SR: There are two different types of fraud, in a way. There’s a career fraudster who will set out to deceive someone and then disappear, but then you might get businesses that have told a white lie and end up on a slippery slope. The say they can supply X amount of product by a certain time and then you find out that they actually couldn’t. Even that can count as fraud.

CK: Would products that could be dismissed as part of ‘hygiene theatre count as fraudulent?

SR: It depends how it’s advertised. If a business is selling infrared thermometers to the catering trade in February 2020, and then in March 2020 suddenly people want to start implementing infrared thermometers into their businesses then obviously it’s not the original supplier’s fault that they happen to sell a product for one purpose that then the customer wants to apply for another purpose. It’s all in the messaging and how it’s being pitched.

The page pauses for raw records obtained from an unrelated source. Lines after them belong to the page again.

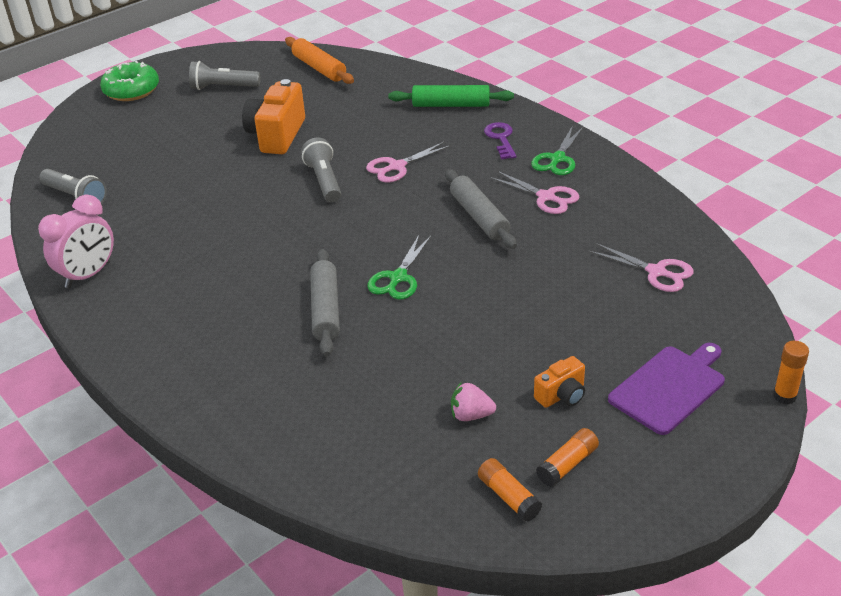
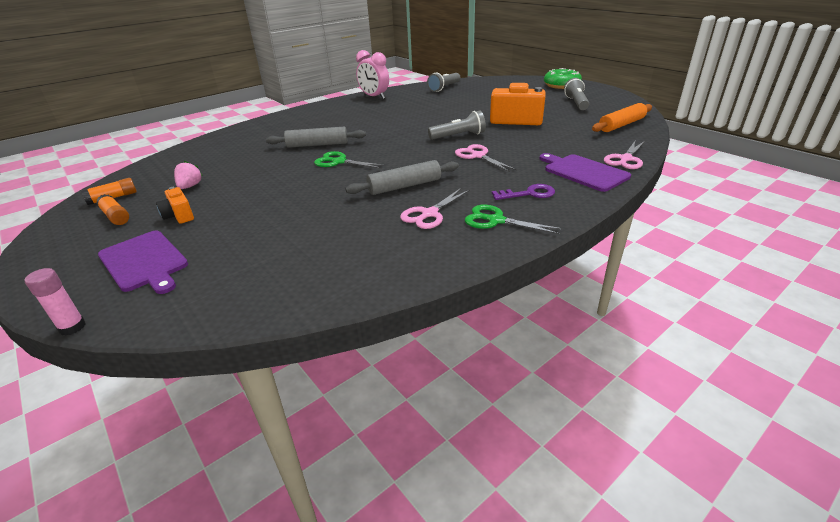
camera: 90 degrees right, 5 degrees down
green rolling pin [388,85,514,107] -> purple cutting board [539,153,631,192]
pink scissors [589,243,694,292] -> pink scissors moved to [604,141,645,169]
orange glue stick [773,341,809,404] -> pink glue stick [25,268,86,336]

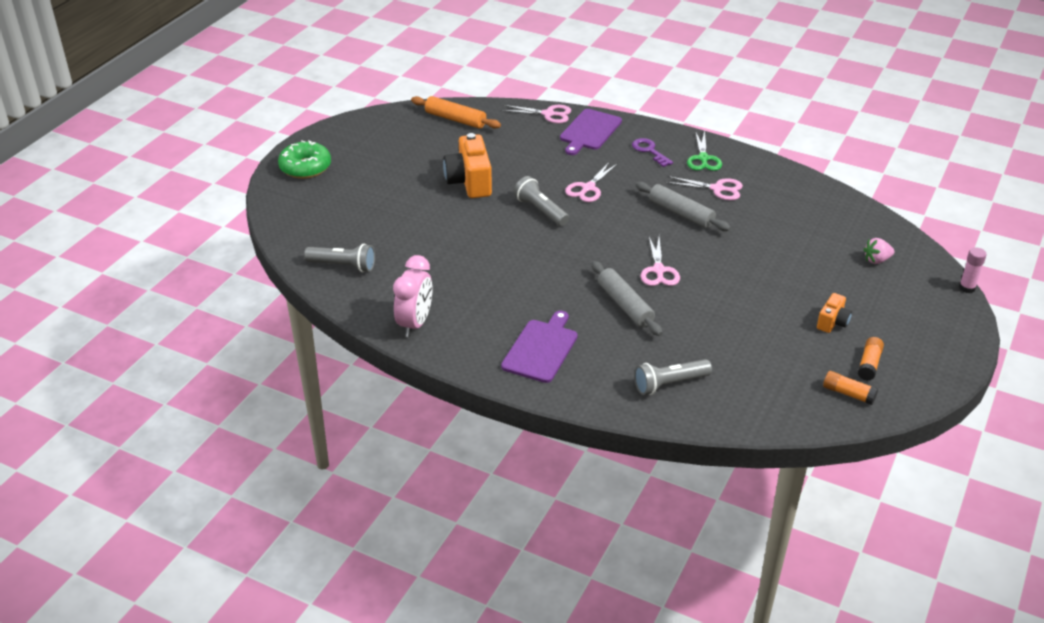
camera: 115 degrees left, 5 degrees up
purple cutting board [98,230,188,294] -> purple cutting board moved to [501,310,578,383]
pink strawberry [174,161,203,189] -> pink strawberry moved to [863,238,894,264]
green scissors [314,151,386,169] -> pink scissors [641,237,680,286]
grey flashlight [564,78,589,110] -> grey flashlight moved to [634,359,712,395]

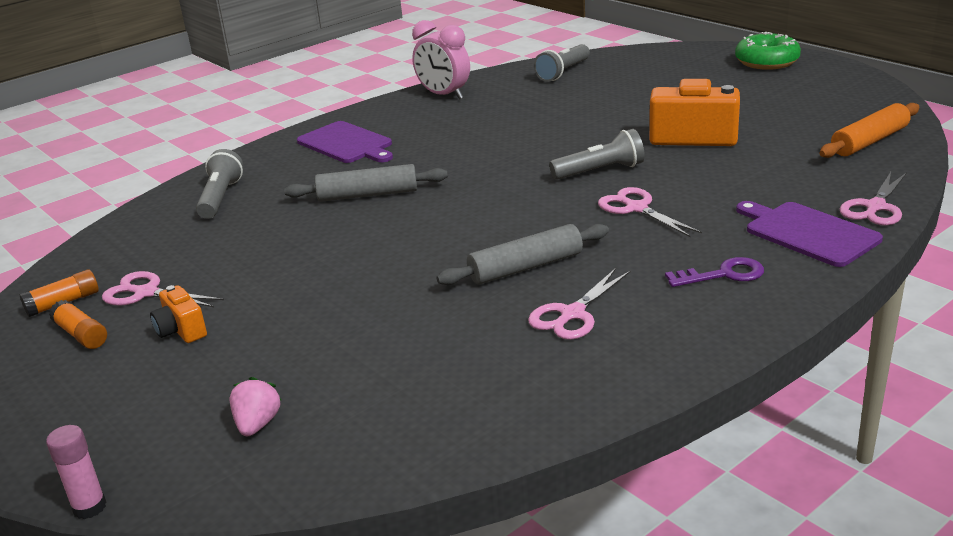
camera: 115 degrees right, 10 degrees down
pink scissors [641,237,680,286] -> pink scissors moved to [102,271,224,307]
green scissors [687,130,722,171] -> none

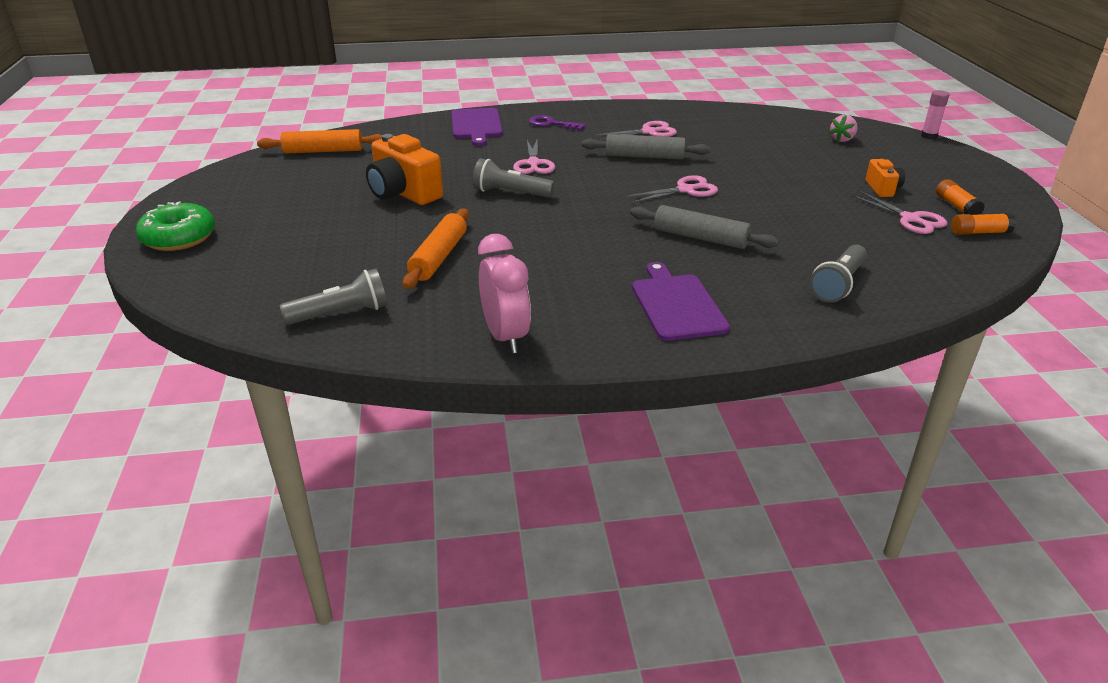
camera: 150 degrees left, 5 degrees up
pink scissors [840,172,907,226] -> pink scissors moved to [626,175,718,203]
none -> orange rolling pin [403,208,469,289]

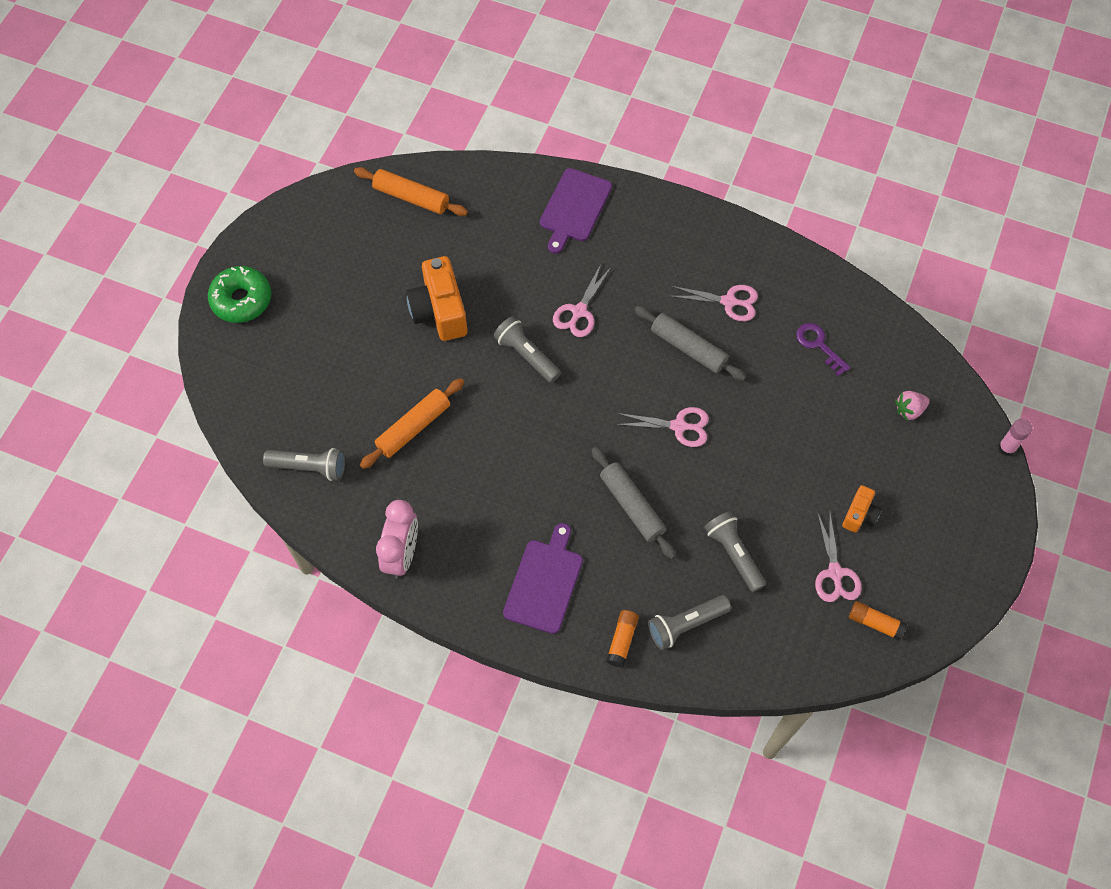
camera: 30 degrees right, 30 degrees up
purple key [529,115,586,131] -> purple key moved to [796,323,850,376]
orange glue stick [936,179,985,215] -> orange glue stick moved to [606,610,639,667]
none -> grey flashlight [705,511,766,592]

CK: How could this situation impact legitimate medtech businesses?

SR: In terms of what we’ve seen from a legal perspective, we’ve seen supply issues and also issues where – as a result of a sense of urgency – a customer will buy products which then don’t quite live up to expectations. They think they’ve got a whole container full of swabs on the way and it turns out they’re not medical grade when they arrive.

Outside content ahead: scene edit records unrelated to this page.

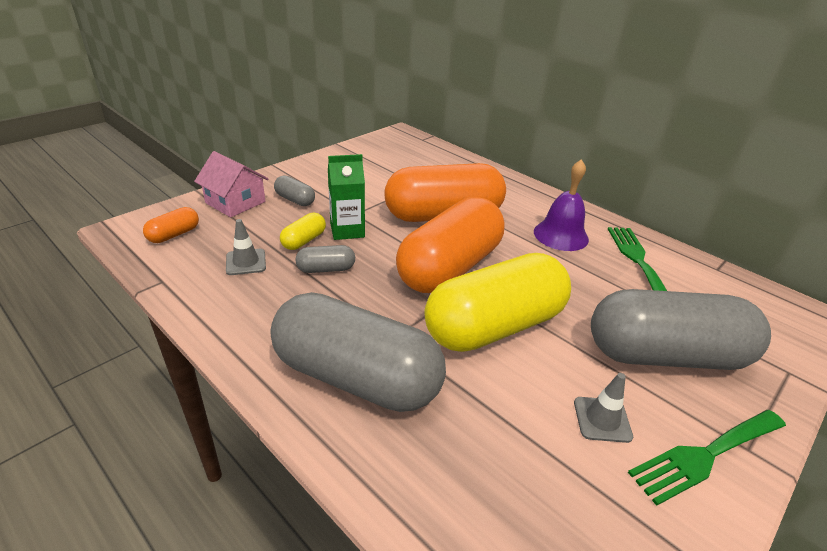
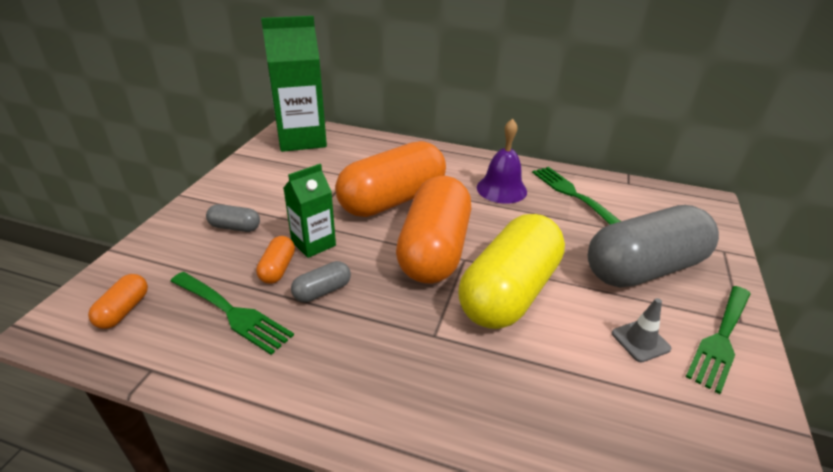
camera: 25 degrees left, 0 degrees up
pink house [194,151,268,217] -> none
grey traffic cone [226,219,266,275] -> green fork [170,272,294,355]
grey capsule [271,292,446,412] -> none
yellow capsule [280,213,326,250] -> orange capsule [256,236,295,284]
none -> green carton [261,16,327,152]

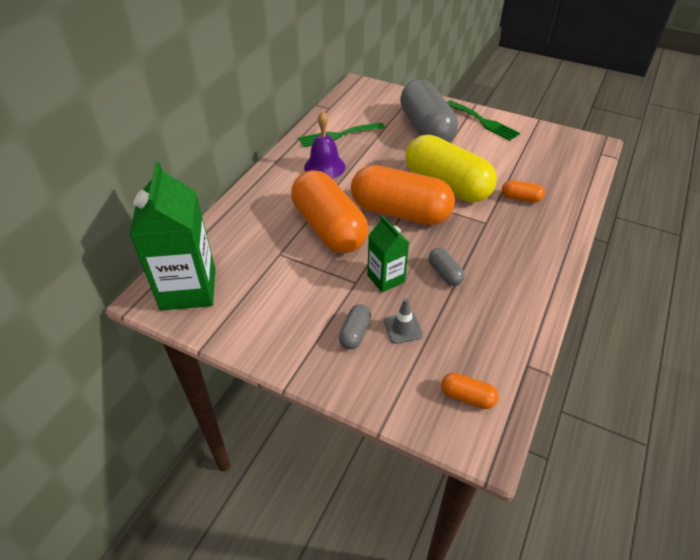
camera: 80 degrees left, 10 degrees up
green fork [170,272,294,355] -> none
orange capsule [256,236,295,284] -> orange capsule moved to [502,180,545,203]
grey traffic cone [612,298,672,362] -> grey traffic cone moved to [384,298,423,344]

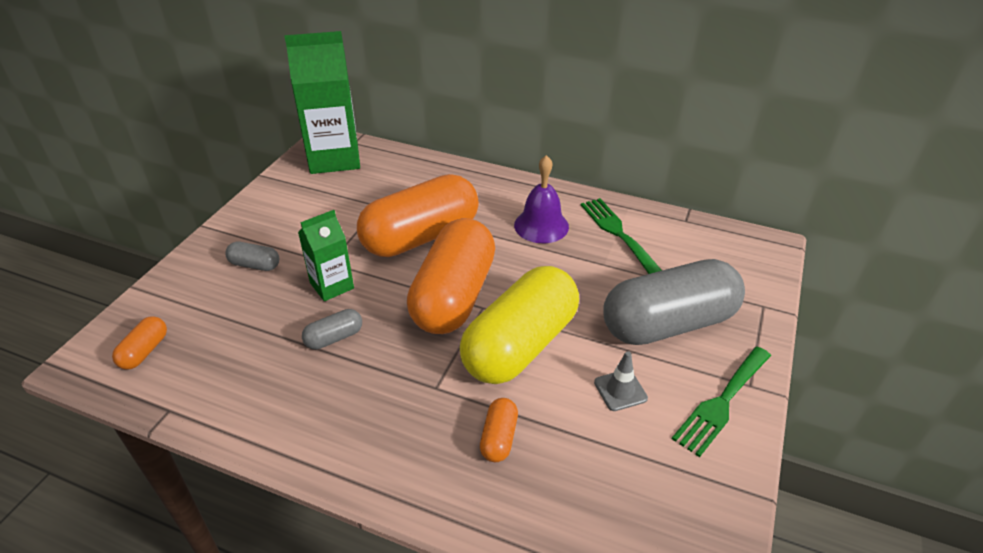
camera: 85 degrees right, 5 degrees down
grey traffic cone [384,298,423,344] -> grey traffic cone moved to [594,351,648,411]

I think there’s the risk of bad actors in the sector giving the whole sector notoriety. If you had a viable business and were looking for outside investment in order to grow, or if you wanted to fulfil a valuable contract but you needed the capital, bad actors in the sector could put people off. If there were some bad actors in the sector and that put people off, for example if private equity didn’t like the sector anymore because it was looking too risky, you might end up with businesses that were losing out as a result of a few bad apples.

EM: M&A risks have been a real burden in the sector. Medtech companies acquiring other medtech companies are in about the best place they could be, because they already have much more knowledge than businesses from outside the sector looking to move into it.

CK: How can medtech businesses protect themselves from these kinds of circumstances?

SR: I think, regardless of the circumstance, ‘try before you buy’ is essentially the message. Do your homework on whoever it is that you’re entering into business with. If they don’t have a track record, if you go on Companies House and see that it was incorporated last week, that’s probably not a great sign. It’s always a case of prevention being better than cure, so if the business that you’re about to go into partnership or sign a supply contract with is a bad apple then it’s better to find it beforehand and never go into business with them in the first place.

If you have contractual remedies, for example if the product is not up to specification, then you might want to go and claim some damages from the company in question. If it’s one of these out-and-out frauds looking to make a quick but and then disappear then good luck finding them again, and you’re obviously also out of pocket. Of even if it’s the other type of fraudsters that don’t set out to deceive, it may well be that they’re not in a very good financial position either in which case you may also well be stuck.

Whether you’ve invested in the business and you have a breach of warranty claim, or it’s a supply contract sale of goods type thing where you have a right to reject the goods or put money into escrow so that payment is only made once contractual conditions are fulfilled, I’d say it’s far better just to have never got into it to begin with.